NFL: Green Bay Packers' Randall Cobb Could Be One of a Rare Breed

Richard O'Hagan@@theskiverCorrespondent IISeptember 9, 2011

GREEN BAY, WI - SEPTEMBER 08:  Randall Cobb #18 of the Green Bay Packers returns a kick-off 108 yards for a touchdown against the New Orleans Saints during the NFL opening season game at Lambeau Field on September 8, 2011 in Green Bay, Wisconsin. The Packers defeated the Saints 42-34. (Photo by Jonathan Daniel/Getty Images)
Jonathan Daniel/Getty Images

This might surprise you, but of all of the players drafted this year, the one I probably watched the most was Randall Cobb.

Yes, that's right, in a draft which contained Cam Newton, Von Miller, AJ Green and so on, I spent more time watching Cobb than any of them.

In case this sounds like I am some kind of crazy masochist, I should reveal that I split my time each year between London, England and Lexington, KY.

Which means that the college football I watch is pretty much determined by where I am. And where I am means that I spend a depressingly large amount of time watching the Wildcats.

To be honest, Cobb never impressed me that much.

Yes, he was the outstanding player on that Kentucky team, certainly once Andre Woodson entered the 2008 draft.

But that is like awarding someone the ''least irritating touchline reporter" accolade. During Cobb's time, you didn't have to be that good to look good.

When he was taken as the 32nd pick in the second round of this year's draft, I was surprised.

This was partly because I didn't think that the Packers had such a great need for a kick returner that they would take one in the second round. 

Nothing Cobb had done in college football suggested that he was guaranteed to be second round—even the very end of the second round—material.

We all know, though, that every year a player comes along and so thrives in the professional arena that they play well above their draft position.

Tom Brady did it. Wes Welker did it. Arguably, Cobb's own quarterback did it. Could Cobb be one of them?

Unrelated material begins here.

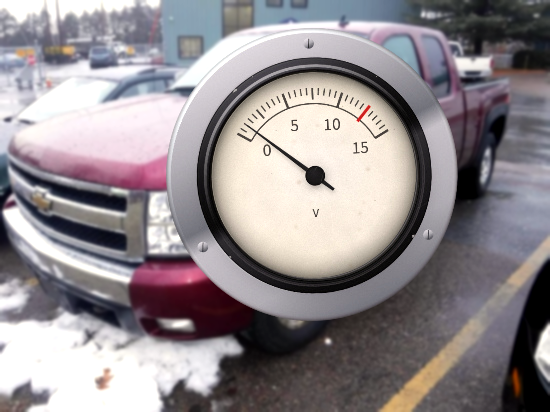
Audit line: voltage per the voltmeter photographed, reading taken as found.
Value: 1 V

He made a pretty good start. Not everyone ties an NFL record in their first pro game.

The significance of Cobb's was that he returned a kick 108 yards in the first game after the NFL changed the rules to make it more difficult to return kicks at all.

More importantly, perhaps, is the fact that he caught two passes, one of them for a touchdown.

On a side which boasts arguably the best receiving corps in the NFL, getting Aaron Rodgers to look your way shows that you have something about you.

Two sure catches, one of them taken home for a touchdown, suggest that the Packers have found something in Cobb that everyone else missed.

It is, of course, very early in the season. Cobb could yet burn out as swiftly as he lit up.

But the signs are very positive. It will be interesting to see how well he copes in the coming weeks against defenses much more aware of his talents.